Lora Lennertz is the Director for Academic and Research Services at the University of Arkansas Libraries. She served as the head of the performing arts and media department from 2005-2013. As librarian to departments of Music and Communication she was instrumental in managing and securing funding for this digitization project. Lennertz, who has also served as a preservation librarian, oversaw the entire digitization process, working with the preservationists and catalogers to make the collection accessible and connected.

12:15-1:30: Lunch (on your own)

1:30pm

Carolyn Henderson Allen, Dean of Libraries, will welcome the audience back and formally open the Ozark Folksong Collection.

Carolyn Henderson Allen is the dean of the University Libraries at the University of Arkansas, Fayetteville. Prior to that, she served as Deputy Director of University Libraries at the University of Florida and Director for Support Services, managing the administrative operations of the University of Florida Library system. While at the University of Arkansas, Dean Allen has initiated a very active public services program that includes a regular exhibit and lecture series, which has enlivened the campus environment and has raised the profile and role of the library in campus intellectual life.

2:30pm

Joshua Youngblood, Rare Books Librarian and Instruction and Outreach Unit Head, will introduce the celebration’s live musical performances. Youngblood coordinates research services and outreach programming for Special Collections and provides instruction for primary source-based research using archives, rare books, and other Special Collections materials.

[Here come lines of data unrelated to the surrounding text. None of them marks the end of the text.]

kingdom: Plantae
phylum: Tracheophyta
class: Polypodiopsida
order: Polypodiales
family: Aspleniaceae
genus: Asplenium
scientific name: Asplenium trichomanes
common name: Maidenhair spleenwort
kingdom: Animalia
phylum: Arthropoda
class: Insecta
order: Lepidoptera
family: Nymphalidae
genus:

Special Collections invited local bands to perform songs that are representative of the collection’s influence and reach. The performances echo the sound of the collection, through covers of songs in the collection, updated arrangements, or original material inspired by Ozark folk music.

2:40pm

Live Performance by East of Zion

East of Zion is an acoustic, family band with deep roots in Ozark Mountain music. Mac Fultz, lead guitar and vocalist, is the son of Helen Gilbert Fultz. Jerry Hogan, bass player, is the son of Phydella Gilbert Hogan. Helen and Phydella were featured in University of Arkansas Professor Robert Cochran's book about the musical Gilbert family titled Singing in Zion: Music and Song in the Life of an Arkansas Family (University of Arkansas Press, 1999). Mac's wife Pat, lead vocalist and rhythm guitar player, has her own family musical tradition but over the years probably played more with Helen and Phydella than anyone else in the band. Nathan Miller, mandolin player and vocalist, is the son of Jeanie Fultz Miller and the grandson of Helen. Together, East of Zion continues an Ozark music tradition that is almost a century old.

3:50pm

Live performance by Old Ties

Old Ties is Willi Goehring and Allison Williams who both intersect with Ozark culture, folklore, and oldtime music more generally, in many ways. Goehring is a poet, folklorist, and company member with The Artist’s Laboratory Theater, a local theater company. He is a co-leader of the Fayetteville Oldtime Music and Dance Society, where he performs and teaches regionally. Williams adds old-time clawhammer banjo to their mix; her playing is influenced by Appalachian banjo techniques. When not on the road with her Hot Ash String Band, she does live and studio sound, works with Southern folklore, and plays swing bass.

4:40pm

Closing remarks with Angela Fritz, Interim Head of Special Collections.


The University of Arkansas Libraries thanks all of those who helped make the digital collection and its official opening possible. The Happy Hollow Foundation provided generous contributions toward the preservation and digital transfer of the reel-to-reel tapes. Funding from the Arkansas Humanities Council allowed us to digitize the transcripts, so necessary to the understanding of the songs. And a grant from the University of Arkansas Artists & Concerts Committee helped support stipends for live performances from local bands at our opening celebration.